As most people will report, this is not a pleasant experience, so I never attempted a second trip.  I’m not sure if I ingested enough to induce a full out of body experience, but I certainly felt the unforgettable discomfort of my soul trying to break free.  The sensation itself was strangely horrific.  I felt as if I were tangled up in a web of dark cables, like black rubber bands, which were trying to prevent my consciousness from escaping my body.  It was quite unpleasant.  Yet, I was standing on the threshold, and I sensed so much that was just beyond the veil.

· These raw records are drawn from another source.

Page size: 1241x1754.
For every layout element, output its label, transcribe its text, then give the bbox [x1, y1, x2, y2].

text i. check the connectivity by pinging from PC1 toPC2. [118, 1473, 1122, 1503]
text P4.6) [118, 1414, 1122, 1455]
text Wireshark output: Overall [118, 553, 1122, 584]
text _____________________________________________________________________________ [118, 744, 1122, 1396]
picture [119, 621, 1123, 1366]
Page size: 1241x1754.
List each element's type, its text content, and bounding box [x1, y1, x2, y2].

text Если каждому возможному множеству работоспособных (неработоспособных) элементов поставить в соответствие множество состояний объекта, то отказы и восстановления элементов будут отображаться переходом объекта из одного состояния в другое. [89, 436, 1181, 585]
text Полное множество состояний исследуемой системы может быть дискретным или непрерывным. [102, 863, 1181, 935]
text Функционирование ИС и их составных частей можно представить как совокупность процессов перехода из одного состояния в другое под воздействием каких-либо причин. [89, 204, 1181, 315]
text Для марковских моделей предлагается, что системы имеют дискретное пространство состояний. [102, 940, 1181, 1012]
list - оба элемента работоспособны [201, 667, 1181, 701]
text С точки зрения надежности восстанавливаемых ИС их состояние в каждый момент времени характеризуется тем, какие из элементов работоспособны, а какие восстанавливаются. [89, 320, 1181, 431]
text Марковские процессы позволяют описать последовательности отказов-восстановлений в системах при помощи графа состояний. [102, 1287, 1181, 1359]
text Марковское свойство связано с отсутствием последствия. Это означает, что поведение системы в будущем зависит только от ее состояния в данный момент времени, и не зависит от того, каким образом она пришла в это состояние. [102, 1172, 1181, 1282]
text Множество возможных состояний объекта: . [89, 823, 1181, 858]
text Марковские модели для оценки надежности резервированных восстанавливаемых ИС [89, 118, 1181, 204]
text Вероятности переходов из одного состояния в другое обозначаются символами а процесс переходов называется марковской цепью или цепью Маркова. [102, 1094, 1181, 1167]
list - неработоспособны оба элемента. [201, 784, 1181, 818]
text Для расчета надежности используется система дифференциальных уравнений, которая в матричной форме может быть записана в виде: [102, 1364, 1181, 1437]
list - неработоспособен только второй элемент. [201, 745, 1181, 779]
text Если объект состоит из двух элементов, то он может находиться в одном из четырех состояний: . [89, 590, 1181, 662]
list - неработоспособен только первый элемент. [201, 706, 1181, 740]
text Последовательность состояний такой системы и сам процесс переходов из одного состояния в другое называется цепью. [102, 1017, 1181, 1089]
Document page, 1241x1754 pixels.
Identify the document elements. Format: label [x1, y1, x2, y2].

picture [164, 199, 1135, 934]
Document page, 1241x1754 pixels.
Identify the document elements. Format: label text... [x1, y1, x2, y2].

This was the really interesting part – I sensed that there really was a Paradise hidden on the other side, just out of sight.  I could feel the periphery of it, as if it were just beyond my grasp.  Heaven was real, and it was absolutely amazing.  Just being there would instantly cure any emotional injury or sorrow.  The people, and there was a multitude of people like a huge thriving city, were miraculously happy.  That is what I sensed, as if I were standing just outside of a fabulous nightclub where a bouncer was refusing to let me inside the VIP door.

I actually sensed the presence of some type of guardian, an invisible authoritative figure who was very gentle, yet very strict, who deliberately kept me from seeing the other side, telling me: It wasn’t meant to be.  It wasn’t my time.

I wasn’t angry about it.  For some reason, I just understood.

And that’s what I remember after quickly returning to normal reality.  Not all mysteries are meant to be solved in this lifetime.  Some are deliberately hidden from us, for our own growth.